Employers do a lot of things wrong. As an optimist I hope that most of these errors are errors of omission and not errors of commission, as my friend Jon Hyman has once said. As a realist I realize that there may be more intentional wrong-doing than I would like. One area that it is obvious that the wrong-doing is intentional is in acts of retaliation.
Big and getting bigger
According to a report produced by The Network called the 2014 Global Ethics Benchmarking Report there has been a rise in whistleblower retaliation. I did a review of the figures for EEOC on claims of discrimination and found that in 2013 there were more complaints about retaliation than any other protected area, even more than race. There were 38,549 charges of retaliation filed. Race was the next biggest area with 33,068.
Retaliation is intentional
Let’s face it, if you retaliate against someone for filing a complaint, reporting a safety problem, reporting financial misdealing or any of the other areas that protect whistleblowers you are doing it on purpose. You cannot hide the intent in that action. Your lawyer will hate having to defend you. I had one attorney friend tell me that defending a retaliation case is tough. There is seldom any documentation to show that the retaliation was not intentional, and there are times where an action taken against an employee is justifiable. The problem is the action is taken without documentation and too close in time to some protected complaint or action. Subsequently the employee perceives it as retaliation.
Types of retaliation
Retaliation takes many forms, some of it subtle, some not so subtle. Here are some examples:
- Excluding people from participating in meetings or not allowing them to talk.
- Reassigning them;
- Changing their job duties;
- Not sending them to training;
- Openly exposing them as a whistleblower even though they had asked for anonymity; (HR has to balance this one with the need to investigate)
- Bullying them; and of course
- Firing them.
Jillian Heim of The Network says “…retaliation isn’t always glaringly obvious.” She also says ““We are lowering the bar on what counts as retaliation – it’s not just being fired, demoted, etc. – it could be making weird faces at someone, making you feel demeaned.”
The EEOC provides an example as well. They say “It is illegal for an employer to refuse to promote an employee because she filed a charge of discrimination with the EEOC, even if EEOC later determined no discrimination occurred.”
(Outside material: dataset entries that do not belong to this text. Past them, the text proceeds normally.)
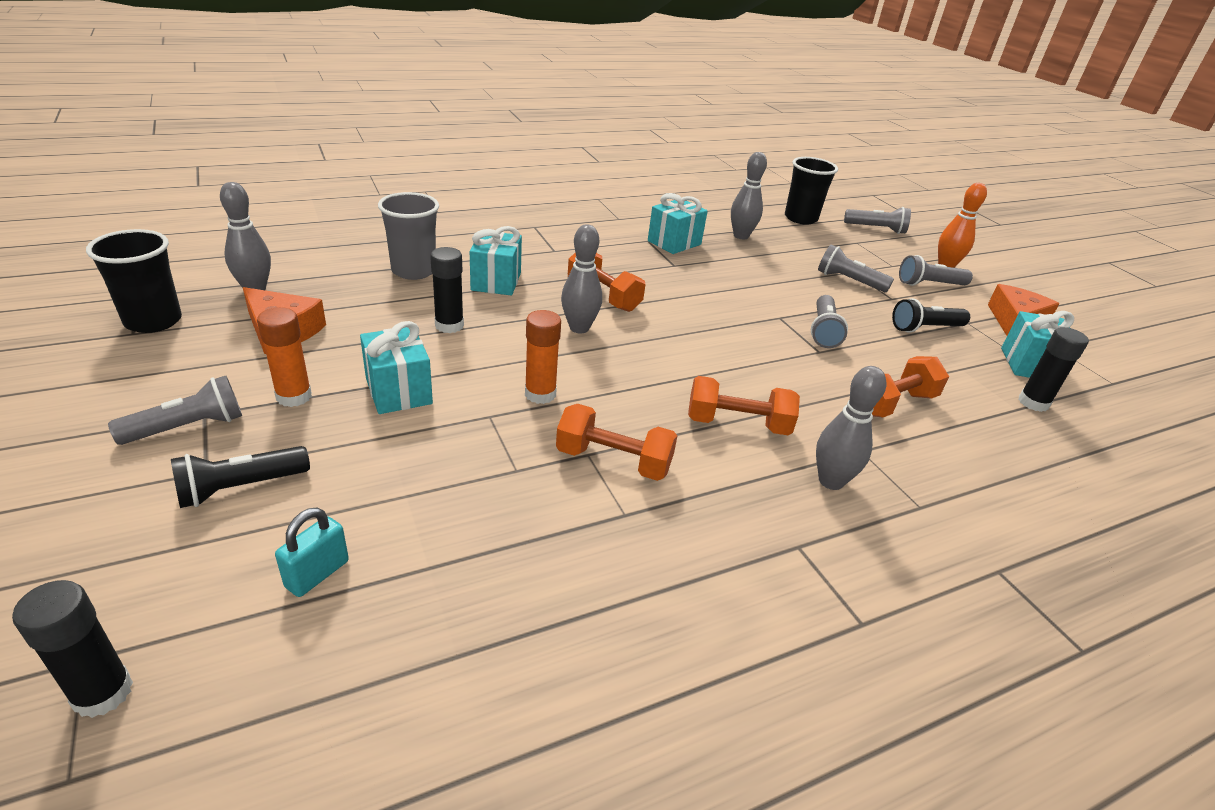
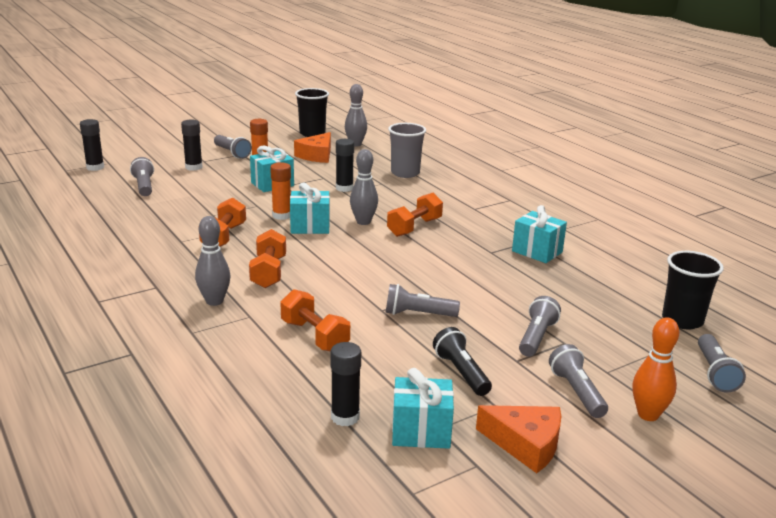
camera: 85 degrees right, 10 degrees down
black flashlight [171,446,310,508] -> black glue stick [181,120,203,171]
turquoise padlock [275,508,349,597] -> grey flashlight [130,157,154,196]
turquoise gift [470,226,522,295] -> turquoise gift moved to [290,183,330,234]
grey bowling pin [731,152,767,239] -> none

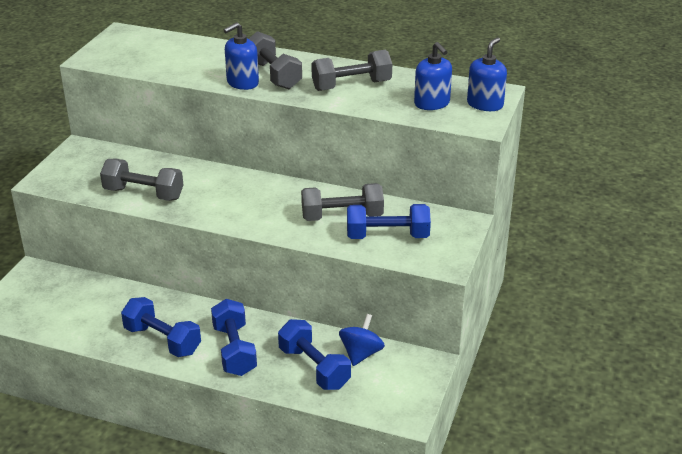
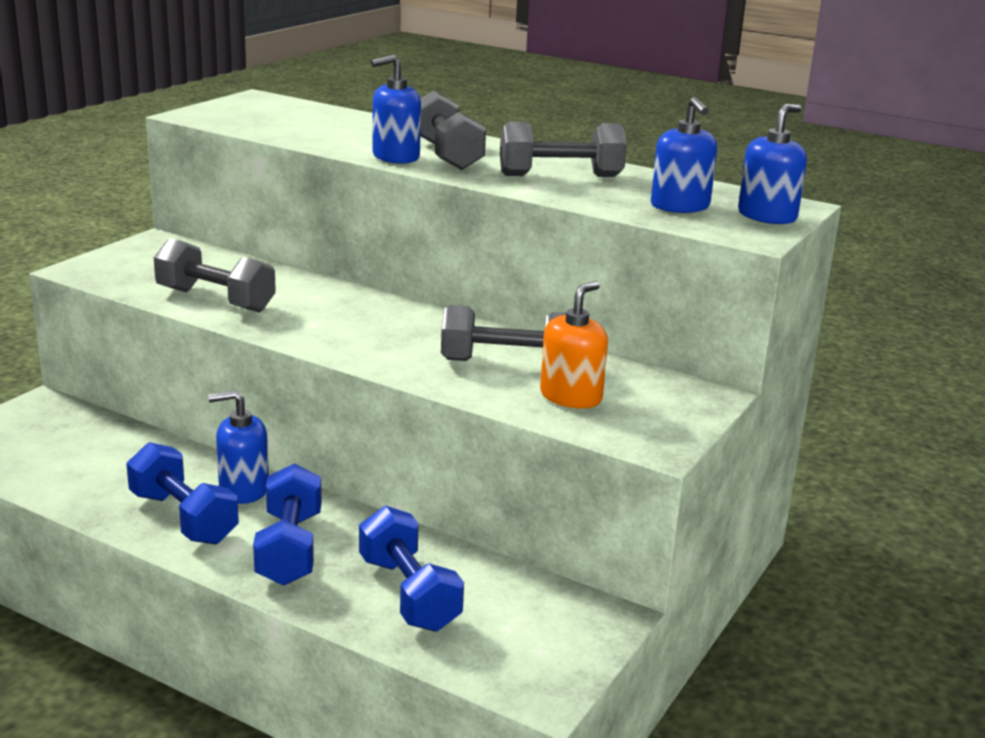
camera: 10 degrees right, 10 degrees down
blue spinning top [339,314,385,366] -> none
blue dumbbell [347,204,431,239] -> orange soap dispenser [540,281,608,408]
none -> blue soap dispenser [208,390,269,504]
Retaliation has a detrimental effect
There are a number of detrimental effects of retaliation on companies in which it has occurred. First it is illegal and is as protected as an act of discrimination. It exposes the company to financial costs such as attorney’s fees, fines and punitive assessments. It harms the company’s reputation and gets the company splashed all over the news.
Beyond the financial effects it also harms the company culture. Employees become less trustful. Many times employees will turnover because they don’t wish to deal with their moral dilemma of working for a company that punishes ethical behavior. It has a detrimental effect of making it harder to find the talent needed to make the company effective. Few talented, good employees want to work for a company whose reputation is one of being unethical and mistreating employees.
What to do
You need to make sure that supervisors and managers are trained that retaliation is as illegal as is discrimination. They need to be told that they will be held to a high standard of conduct when it comes to a situation that might involve retaliation.
HR needs to have its “antennas” up and alert any time there has been wrong-doing, or perceived wrong-doing, reported to the government. Any discipline or change in behavior needs to be noted and corrected as necessary. In other words you had better have a damn good reason for doing something negative to an employee who has been a whistleblower. Even in situation where the employee behavior was malicious you need to be guarded in reacting to that behavior.
Make sure you have a well published policy on reporting whistleblowing situation and making it clear that there is a no-retaliation mandate in your company.
These items will hopefully help you avoid a situation that will end up in court costing hundreds of thousands of dollars.